CHAPTER VIII—BALTIC COMMUNITIES

AT Vordingborg, a small town at the extreme south of Sjaelland, the largest and easternmost of the Danish islands, we felt ourselves to be really for the first time in pure and simple Denmark (Esbjerg had a certain international quality). We had sailed through the Langelands Belt, skirting the monotonous agricultural coasts of all sorts of islands, great and small, until one evening we reached this city, which looked imposing on the map. When we had followed the skipper ashore on his marketing expedition, and trodden all the stony streets of little Vordingborg, we seemed to know what essential Denmark, dozing in the midst of the Baltic, truly was.

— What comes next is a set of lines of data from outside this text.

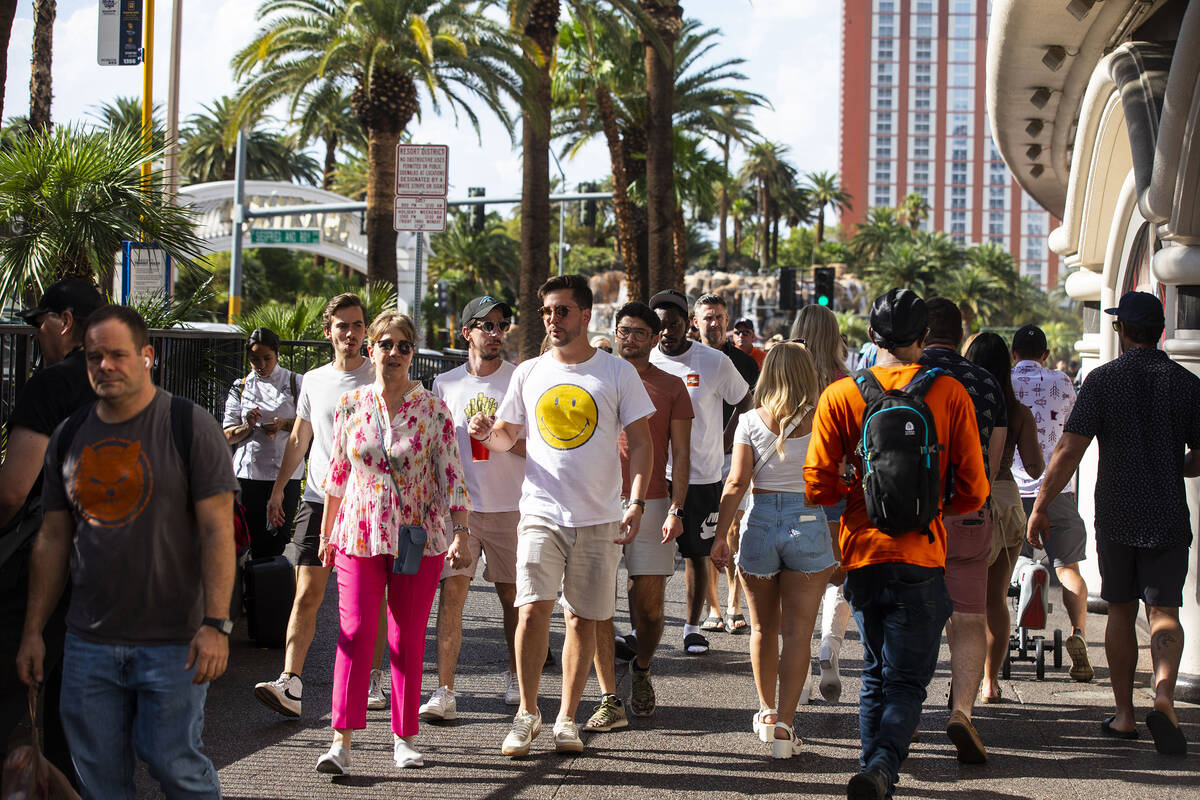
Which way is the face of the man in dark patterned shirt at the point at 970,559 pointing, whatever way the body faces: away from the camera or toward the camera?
away from the camera

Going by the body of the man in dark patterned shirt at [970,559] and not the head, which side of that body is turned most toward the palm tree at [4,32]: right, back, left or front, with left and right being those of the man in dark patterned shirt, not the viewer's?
left

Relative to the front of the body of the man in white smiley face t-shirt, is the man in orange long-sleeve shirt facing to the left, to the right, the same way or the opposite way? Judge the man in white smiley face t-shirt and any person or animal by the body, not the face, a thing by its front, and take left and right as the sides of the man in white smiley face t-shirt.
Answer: the opposite way

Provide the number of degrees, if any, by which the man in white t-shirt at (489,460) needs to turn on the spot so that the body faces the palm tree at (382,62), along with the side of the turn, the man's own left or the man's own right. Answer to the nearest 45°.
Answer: approximately 180°

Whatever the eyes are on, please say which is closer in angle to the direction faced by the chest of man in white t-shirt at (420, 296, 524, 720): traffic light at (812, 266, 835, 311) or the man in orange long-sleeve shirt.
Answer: the man in orange long-sleeve shirt

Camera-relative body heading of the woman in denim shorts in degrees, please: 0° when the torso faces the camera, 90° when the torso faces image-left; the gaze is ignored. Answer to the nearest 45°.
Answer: approximately 180°

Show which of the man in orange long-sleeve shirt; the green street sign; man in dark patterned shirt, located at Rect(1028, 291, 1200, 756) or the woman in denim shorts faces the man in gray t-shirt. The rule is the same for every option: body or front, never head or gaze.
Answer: the green street sign

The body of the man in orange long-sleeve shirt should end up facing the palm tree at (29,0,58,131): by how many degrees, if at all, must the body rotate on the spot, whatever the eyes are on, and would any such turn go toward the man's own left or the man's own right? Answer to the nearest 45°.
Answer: approximately 45° to the man's own left

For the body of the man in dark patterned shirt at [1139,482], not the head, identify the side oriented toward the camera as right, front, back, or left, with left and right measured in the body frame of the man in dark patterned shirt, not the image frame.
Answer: back

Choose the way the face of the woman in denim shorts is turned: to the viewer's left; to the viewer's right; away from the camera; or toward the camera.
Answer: away from the camera

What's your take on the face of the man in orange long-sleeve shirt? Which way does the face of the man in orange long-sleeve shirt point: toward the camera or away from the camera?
away from the camera

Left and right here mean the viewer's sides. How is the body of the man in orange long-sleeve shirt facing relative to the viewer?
facing away from the viewer

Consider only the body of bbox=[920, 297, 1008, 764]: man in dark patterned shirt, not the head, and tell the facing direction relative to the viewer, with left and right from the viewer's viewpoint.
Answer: facing away from the viewer

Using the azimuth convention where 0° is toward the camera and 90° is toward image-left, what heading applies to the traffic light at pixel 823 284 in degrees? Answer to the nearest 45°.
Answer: approximately 0°
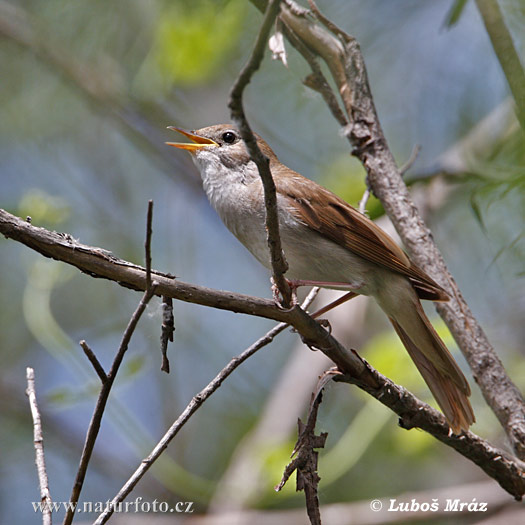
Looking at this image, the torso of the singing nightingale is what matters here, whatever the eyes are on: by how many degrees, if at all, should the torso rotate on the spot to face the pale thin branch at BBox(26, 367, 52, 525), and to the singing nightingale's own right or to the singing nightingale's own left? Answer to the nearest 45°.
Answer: approximately 45° to the singing nightingale's own left

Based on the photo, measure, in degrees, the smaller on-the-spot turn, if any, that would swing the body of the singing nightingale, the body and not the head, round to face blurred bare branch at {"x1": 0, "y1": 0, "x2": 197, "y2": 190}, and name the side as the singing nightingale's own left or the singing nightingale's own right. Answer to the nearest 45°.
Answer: approximately 45° to the singing nightingale's own right

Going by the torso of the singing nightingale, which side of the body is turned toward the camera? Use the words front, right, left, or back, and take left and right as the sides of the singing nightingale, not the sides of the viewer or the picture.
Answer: left

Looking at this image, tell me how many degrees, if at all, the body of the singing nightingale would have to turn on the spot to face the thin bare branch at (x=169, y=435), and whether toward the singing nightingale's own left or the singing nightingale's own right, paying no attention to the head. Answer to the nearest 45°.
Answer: approximately 45° to the singing nightingale's own left

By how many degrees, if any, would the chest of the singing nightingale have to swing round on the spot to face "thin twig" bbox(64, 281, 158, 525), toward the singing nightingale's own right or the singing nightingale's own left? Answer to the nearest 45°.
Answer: approximately 45° to the singing nightingale's own left
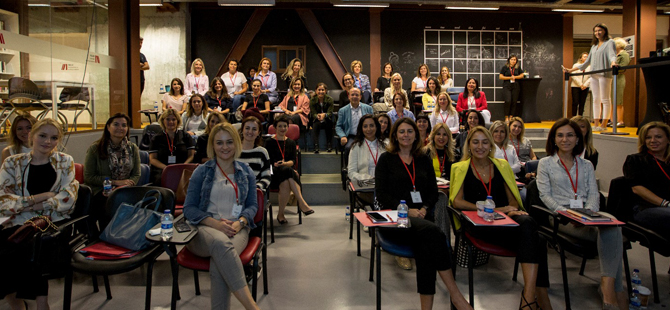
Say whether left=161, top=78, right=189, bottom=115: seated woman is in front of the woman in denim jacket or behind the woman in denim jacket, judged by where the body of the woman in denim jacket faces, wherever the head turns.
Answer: behind

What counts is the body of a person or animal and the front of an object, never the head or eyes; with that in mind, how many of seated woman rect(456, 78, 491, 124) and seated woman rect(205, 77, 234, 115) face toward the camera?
2

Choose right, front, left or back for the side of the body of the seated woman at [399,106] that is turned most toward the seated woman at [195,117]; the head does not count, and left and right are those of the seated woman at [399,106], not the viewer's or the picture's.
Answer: right

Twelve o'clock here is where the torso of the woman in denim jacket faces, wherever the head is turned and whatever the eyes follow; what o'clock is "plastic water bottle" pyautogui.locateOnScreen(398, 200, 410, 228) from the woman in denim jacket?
The plastic water bottle is roughly at 10 o'clock from the woman in denim jacket.

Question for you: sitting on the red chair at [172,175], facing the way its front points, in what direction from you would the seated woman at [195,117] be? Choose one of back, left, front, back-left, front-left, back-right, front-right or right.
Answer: back-left

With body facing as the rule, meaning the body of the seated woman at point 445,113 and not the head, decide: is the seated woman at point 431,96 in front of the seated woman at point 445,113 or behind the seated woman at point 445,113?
behind
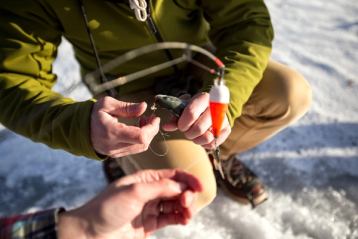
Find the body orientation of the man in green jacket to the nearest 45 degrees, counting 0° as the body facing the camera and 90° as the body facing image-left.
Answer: approximately 0°
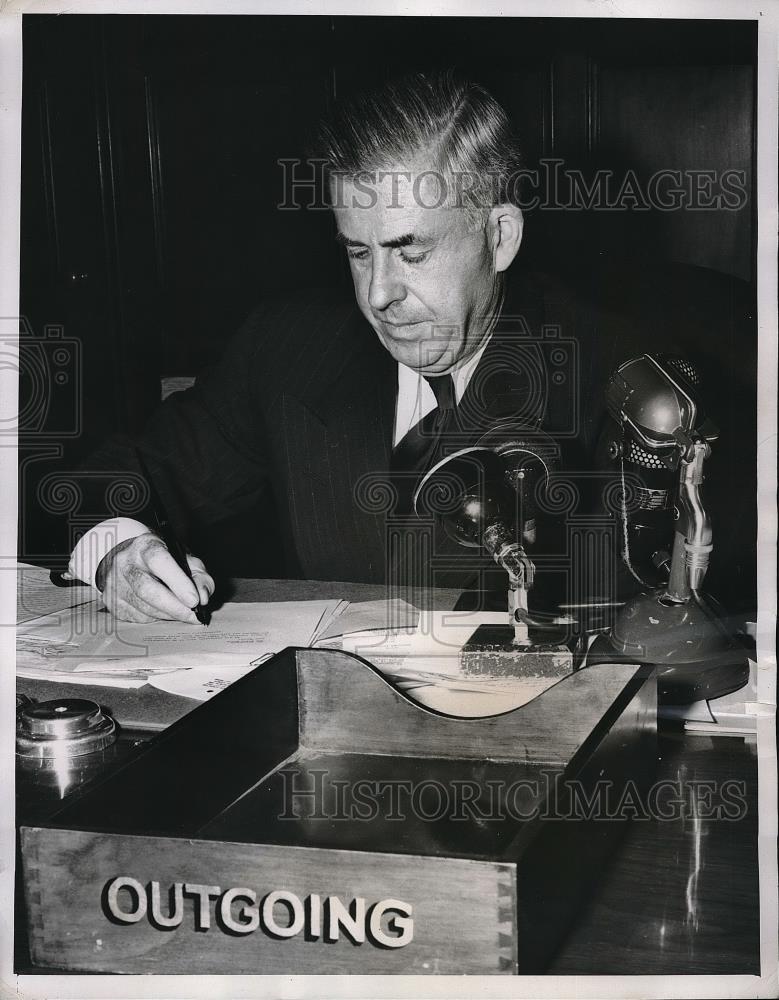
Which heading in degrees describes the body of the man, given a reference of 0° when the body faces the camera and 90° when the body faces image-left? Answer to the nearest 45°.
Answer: approximately 45°
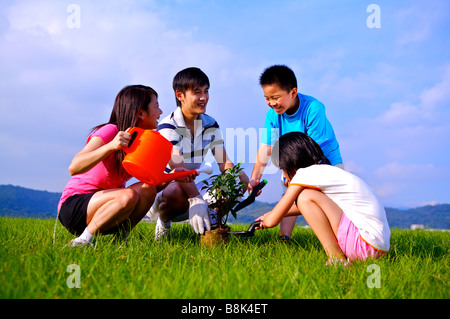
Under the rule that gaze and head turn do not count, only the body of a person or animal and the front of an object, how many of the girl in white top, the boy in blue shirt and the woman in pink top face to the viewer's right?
1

Except a huge and antique fort, there was no visible historical basis to this town. The main thoroughfare showed none of the dignity of tradition. It was a bourgeois thoroughfare, and comfortable bourgeoises were placidly shopping therein—the same little bourgeoises that one sees all over the world. A fairly large hotel; sundry tobacconists; a bookseller who also sold wall-papers; a sausage-shop, with a girl actuating an efficient sausage-slicing machine, and in the window an electric fan whirring close to a gigantic sausage. In the market, on a vague open space, a few carts, with their shafts on the ground; a few stalls; a few women; a butcher whipping off a hungry dog; three cheeses on a stand; baskets of fruit and vegetables on the Danish ground; our skipper chattering by signs and monosyllables in the middle. That was Vordingborg.

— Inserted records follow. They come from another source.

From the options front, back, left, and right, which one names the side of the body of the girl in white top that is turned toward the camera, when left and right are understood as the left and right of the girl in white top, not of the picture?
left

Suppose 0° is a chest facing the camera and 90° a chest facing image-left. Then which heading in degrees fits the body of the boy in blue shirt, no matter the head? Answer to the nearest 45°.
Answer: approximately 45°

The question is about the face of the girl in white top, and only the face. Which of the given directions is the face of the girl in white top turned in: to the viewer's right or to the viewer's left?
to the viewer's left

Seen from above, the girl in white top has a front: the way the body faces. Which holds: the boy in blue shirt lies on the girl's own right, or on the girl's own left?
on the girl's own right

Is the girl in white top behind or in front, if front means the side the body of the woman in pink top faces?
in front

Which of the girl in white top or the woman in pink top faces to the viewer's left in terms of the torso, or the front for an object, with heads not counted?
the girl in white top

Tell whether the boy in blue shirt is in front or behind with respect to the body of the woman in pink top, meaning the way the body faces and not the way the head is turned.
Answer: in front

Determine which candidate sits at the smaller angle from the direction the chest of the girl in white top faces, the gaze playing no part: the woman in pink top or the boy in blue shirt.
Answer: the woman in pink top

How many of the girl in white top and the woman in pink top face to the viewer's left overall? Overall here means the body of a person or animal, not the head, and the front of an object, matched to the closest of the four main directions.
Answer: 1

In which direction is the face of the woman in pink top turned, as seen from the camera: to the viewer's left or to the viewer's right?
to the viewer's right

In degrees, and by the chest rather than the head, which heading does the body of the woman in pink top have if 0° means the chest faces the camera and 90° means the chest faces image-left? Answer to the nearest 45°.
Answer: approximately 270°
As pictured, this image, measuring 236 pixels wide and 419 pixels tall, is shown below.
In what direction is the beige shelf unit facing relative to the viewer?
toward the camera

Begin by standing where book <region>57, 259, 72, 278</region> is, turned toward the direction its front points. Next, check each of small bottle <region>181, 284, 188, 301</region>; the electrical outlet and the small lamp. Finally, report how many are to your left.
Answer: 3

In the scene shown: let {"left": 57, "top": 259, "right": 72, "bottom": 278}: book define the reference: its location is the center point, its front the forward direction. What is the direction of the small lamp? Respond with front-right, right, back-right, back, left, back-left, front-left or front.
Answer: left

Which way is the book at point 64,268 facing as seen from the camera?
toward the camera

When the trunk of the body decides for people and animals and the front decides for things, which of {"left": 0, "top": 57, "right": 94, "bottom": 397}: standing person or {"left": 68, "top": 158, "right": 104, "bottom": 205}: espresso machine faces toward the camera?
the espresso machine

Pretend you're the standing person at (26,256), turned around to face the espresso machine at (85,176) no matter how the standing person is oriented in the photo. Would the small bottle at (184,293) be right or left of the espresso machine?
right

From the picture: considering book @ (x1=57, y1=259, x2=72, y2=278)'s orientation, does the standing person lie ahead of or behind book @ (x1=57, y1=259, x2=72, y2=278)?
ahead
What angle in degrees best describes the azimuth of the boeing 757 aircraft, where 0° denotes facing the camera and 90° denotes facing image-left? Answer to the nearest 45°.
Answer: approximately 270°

In the churchyard there were only two graves. The church had no more architectural interest than a modern church in a London suburb, though it was older. We went within. The numbers of the hymns at the last service were still forlornly stuck up on the indicator. The altar and screen were ingenuously decorated in the style of a high-class booth at a fair. Three women in huge disfiguring aprons were cleaning the interior. Their cloaks and a white umbrella lay on the stone floor. They never even glanced at us. We left the church, and then skirting market-gardens and climbing over the ramparts of the fort, we descended to the mournful little railway station, and as we watched a little train amble plaintively in and out of that terminus, we thought of the numbers of the hymns sung at the last service in the church, and the immense devastating ennui of provincial existence in remote places enveloped us like a dank fog. We set sail, and quitted Vordingborg forever, lest we might harden our hearts and be unjust to Vordingborg, which, after all, at bottom, must be very like a million other townlets on earth.

Compared with some of the ports we made, Vordingborg was a metropolis and a center of art. When we had threaded through the Ulfsund and the Stege Strand and the intricacies of the Rogestrommen, we found shelter in a village harbor of the name of Faxo. Faxo had nothing—nothing but a thousand trucks of marl, a girl looking out of a window, and a locked railway station. We walked inland into a forest, and encountered the railway track in the middle of the forest, and we walked back to Faxo, and it was the same Faxo, except that a splendid brig previously at anchor in the outer roads was slipping away in the twilight, and leaving us alone in Faxo.

At Spotsbjerg, on the north of the island of Sjælland, a small, untidy fishing village with a harbor as big as a swimming-bath, there was not even a visible church; we looked vainly for any church. But there was a telephone, and on the quay there was a young and pretty girl leaning motionless on her father’s, or her grandfather’s, tarpaulin shoulder. Full of the thought that she would one day be old and plain, we fled from Spotsbjerg, and traveled an incredible distance during the whole of a bright Sunday, in order to refresh our mundane instincts at the capital of the Jutland peninsula, Aarhus.